Road board washes hands of bidding for road projects
The executive director of the Road Board has maintained that the agency did not dip its hands in the supposed anomalous transactions in the use of more than P1.66 billion in Motor Vehicle User’s Charge (MVUC), more known as the road user’s tax, which the Commission on Audit (COA) had uncovered.
Reacting to a COA report, Adolfo Escalona said the board had no direct participation in bidding out multimillion-peso infrastructure projects financed by the MVUC, which the Land Transportation Office (LTO) collects yearly from vehicle owners.
As mandated by law, he said the board only “downloads” or allocates funds for road construction and maintenance projects submitted by 17 regional and 192 district offices of the Department of Public Works and Highways (DPWH).
He said all the regional and district engineering offices have their own bids and awards committee (BAC) and technical working group which supervise the public bidding of infrastructure projects.
“There was nothing wrong in the COA report.

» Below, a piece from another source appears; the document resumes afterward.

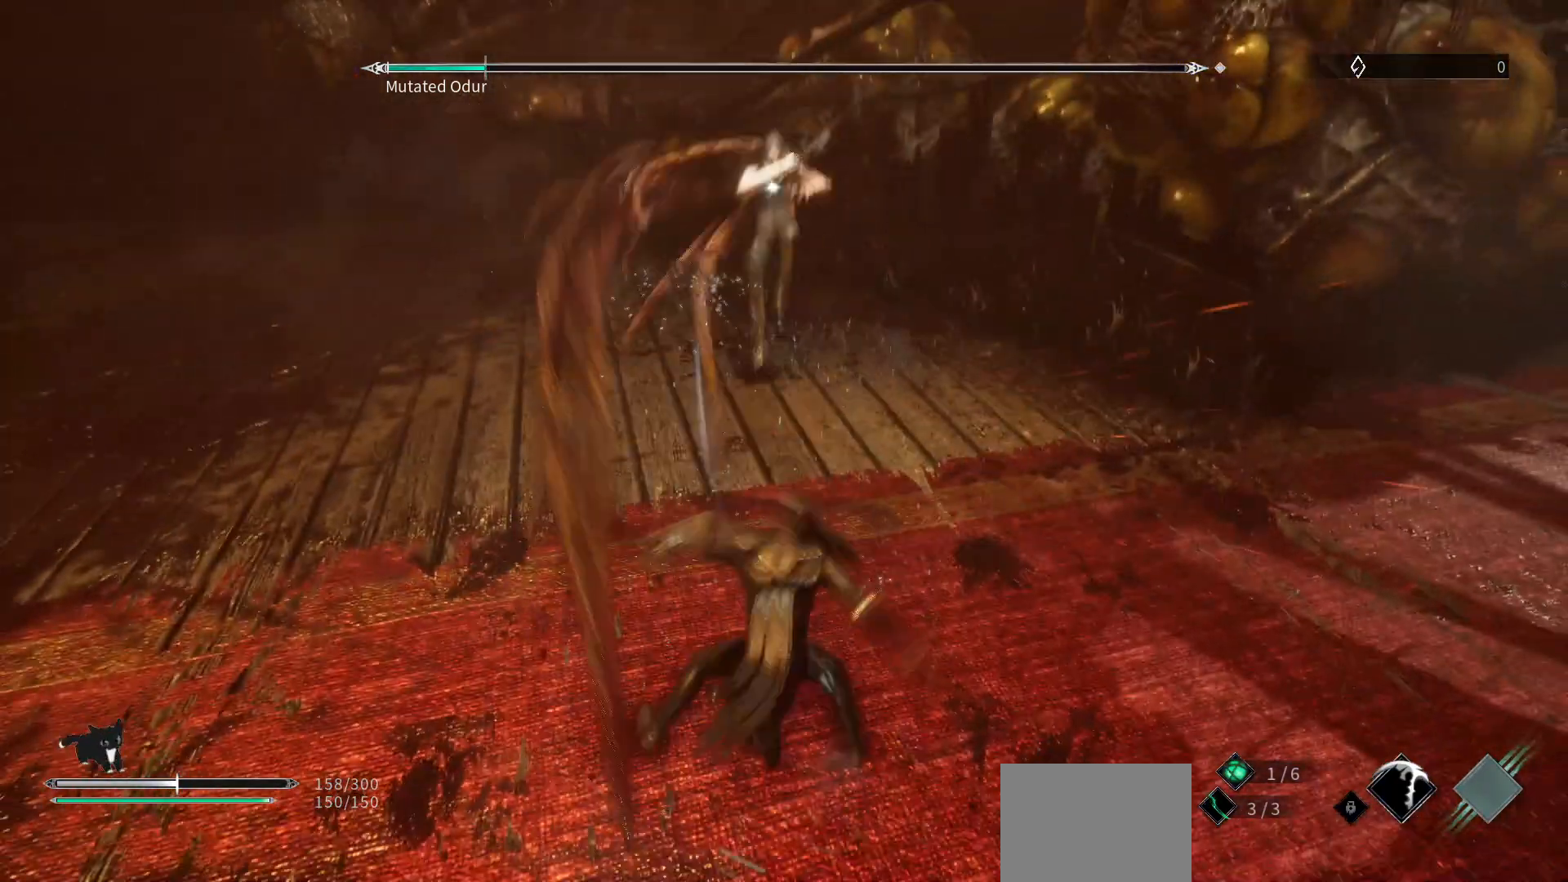
{"buttons": ["R2"], "left_stick": "up-left", "right_stick": "center", "events": [[67, "R1", "up"], [83, "left_stick", "up-left"], [400, "R2", "down"]]}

But I just want to make it clear that the Road Board is not involved in the bidding process for the projects,” Escalona told the Inquirer in a mobile phone interview.
“The Road Board central office does not control or supervise the bidding for these projects,” he said.
He admitted that the board lacked personnel and resources to oversee all the infrastructure projects it had awarded to the implementing agencies, such as the DPWH field offices.
“We cannot monitor all of those projects because technically, we have no capacity and manpower to do that. What we only do is to monitor if the projects have been undertaken based on the required specifications,” he said.